My grandfather was the youngest general in the history of the Canadian armed forces. By the time he retired in his thirties, he had accomplished more than I could dream of in a thousand lifetimes. He was known as a leader, someone who was loved by those who served under him, and who would question authority when warranted. (I believe that’s where I get it. I hope that’s where I get it.) During his life, he voted for both Liberal and Progressive Conservative candidates in Canada, but there’s no way he would’ve suffered the indifference, ignorance, and apathy that led to the rebirth of fascism. He once said,
During the war, one of the big lessons I learned was that it was possible to bring together soldiers or sailors or airmen from every part of Canada, from every walk of life, every religion, every political viewpoint, and make them over into platoons, divisions, and corps, etc., and somehow or other, under proper leadership, they would fight as well as any other soldiers anywhere at any time. Perhaps we were all striving for something, some common objective.
Seventy years later, we have another common objective. And we need to come together, from every walk of life, to sacrifice, to strive for something better. Because if not, I’m not sure how or when this ends.

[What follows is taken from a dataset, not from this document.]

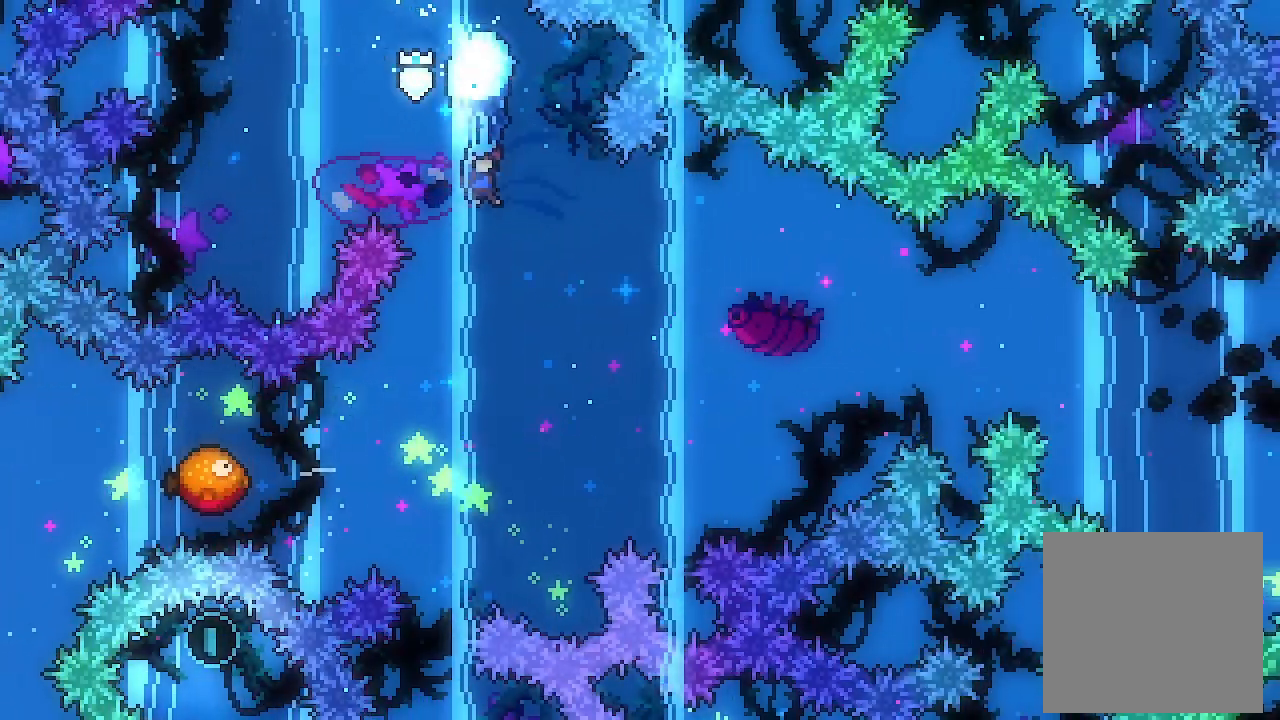
{"buttons": ["L2"], "left_stick": "center", "events": [[100, "DPAD_DOWN", "up"]]}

My father, your grandad would be so proud of you. ❤️👨🏼🦳
What's missing today is the violence of action that is necessary to take the hill of moral high ground. The apathy we all show towards the rise of global fascism is due to the fact that most of us have had to live in total hypocrisy in every aspect of our lives and not admit to one another that it is breaking us. Politicians will not lead a resistance to a system they already profit from. Thanks for this article, Mike!